*This notebook needs some additional packages that are not installed in the default python environment at CIP (they are if you used `requirements.txt` or run this notebook on binder). The following cell should make sure to install them: (let us know if there are problems)*

In [None]:
import sys
import site

if "/software/opt" in sys.executable:
    # if in python environment at CIP install into user directory
    !pip install --user awkward uproot vector
    # give user directory priority
    sys.path.insert(0, site.getusersitepackages())
else:
    # otherwise just install the packages
    !pip install awkward uproot vector

# Awkward arrays

Numpy and pandas have one limitation: All data has to come in tabular form. However, sometimes you might encounter situations where you have lists of lists (of variable length), nested records, different types in the same list and potentially missing entries.

Things like this are very common in data analysis for particles physics where data schematically often looks like this:

![image.png](attachment:image.png)

(image taken from a [tutorial from Jim Pivarski](https://github.com/jpivarski-talks/2020-07-13-pyhep2020-tutorial))

The numbers on top represent indices of collision events, the blue bars fixed quantities stored for each event and the other colorful boxes objects with variable length for each event. E.g. one event can have an arbitrary number of reconstructed particles of different type.

Dealing with this in pandas/numpy means working with multiple arrays and tables and doing many different operations for joining/grouping etc.

That's where awkward array comes into play to make our lives easier and allow for efficient processing of such data. For more information, see

http://awkward-array.org

https://github.com/scikit-hep/awkward-1.0#papers-and-talks-about-awkward-array

In [None]:
import awkward as ak
import numpy as np

import matplotlib.pyplot as plt

We can have nested lists ("jagged arrays") of variable length:

In [None]:
ak.Array([[1, 2, 3], [4], [], [5, 6, 7]])

▸ Collected data
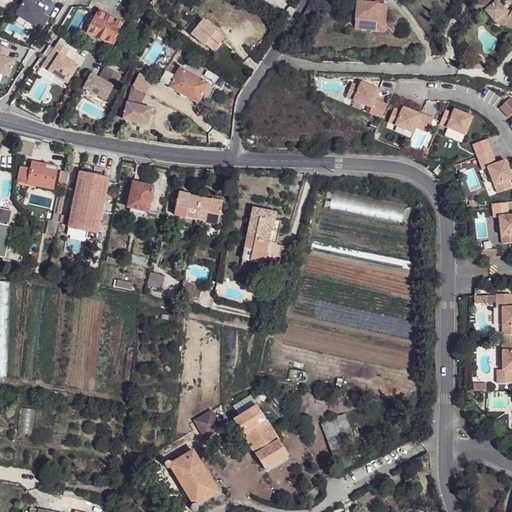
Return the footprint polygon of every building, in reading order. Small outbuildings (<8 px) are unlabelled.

▸ Problems to solve
1 – In the awkward array notebook, what do the numbers along the top of the schematic stand for?
2 – Pick up the awkward array notebook right after its last line of code and keep writing it.

▸ Task results
1 – They are indices of collision events.

2 –
In [None]:
ak.Array([[[1], [2, 3]], [[], [], [4, 5]]])

Records (arrays of structures with multiple named fields, will internally be split into a structure of arrays)

In [None]:
rec = ak.Array([{"a" : 5, "b": 6}, {"a": 7, "b": 8}])
rec

In [None]:
rec.a

In [None]:
rec.b

Missing values

In [None]:
ak.Array([None, 1, 2, 3, None, 4])

Mixed types (unions)

In [None]:
ak.Array([[1, 2], {"a": 4, "b": 5}, 3, None])

And arbitrary combinations of all this ...

Operations work on a per-array basis, very similar to numpy:

In [None]:
a = ak.Array([[1, 2, 3], [4], [], [5, 6, 7]])

In [None]:
a + 1

In [None]:
a ** 2

`numpy ufuncs` broadcast to the elements of awkward arrays:

In [None]:
np.sqrt(a)

Where for nested lists one can use the `axis` parameter in many constellations to do the same thing as for multi-dimensional numpy arrays

In [None]:
ak.sum(a) # sum all elements in the array

In [None]:
ak.sum(a, axis=0) # sum all first elements, all second elements, etc

In [None]:
ak.sum(a, axis=1) # sum all elements for each list

In [None]:
ak.min(a, axis=1) # minimum element in each list

In [None]:
ak.num(a) # length of each list

There are also convenience functions for getting variable length lists back into rectangular numpy arrays, padded to a fixed size, filled with dummy values. This can be useful for e.g. machine learning applications when working with algorithms that expect inputs of fixed size. E.g. if we wanted to have our array lists to have a maximum length of 5 with missing values filled in as -1 we could do:

In [None]:
ak.pad_none(a, 10).tolist()

In [None]:
a_flat = ak.fill_none(ak.pad_none(a, 10), -1)
a_flat

Then you can use `ak.to_numpy` to convert arrays that are compatible with numpy back to numpy arrays:

In [None]:
a_numpy = ak.to_numpy(a_flat)
a_numpy

This works often without copying. That means (although usually not recommended) that you can modify awkward arrays by converting to numpy.

While awkward arrays are read-only structures, numpy arrays can be modified:

In [None]:
a_numpy[1, 1] = 42

In [None]:
a_numpy

In [None]:
a_flat.tolist()

Under the hood, these nested arrays are composed of contiguous arrays in memory to make computation efficient.

E.g. an array of lists is represented by offsets and content, we can inspect this by looking at the `layout`:

In [None]:
a

In [None]:
a.layout

In [None]:
a.layout.form # just the overall structure

# Example: Chicago bikeroutes

A nice example for a dataset to work with Awkward array is the following geojson file of bikeroutes in Chicago. It is also used in the [introduction of the awkward array documentation](https://awkward-array.org/what-is-awkward.html).

In [None]:
import urllib
import json

In [None]:
url = "https://raw.githubusercontent.com/Chicago/osd-bike-routes/master/data/Bikeroutes.geojson"
bikeroutes_json = urllib.request.urlopen(url).read()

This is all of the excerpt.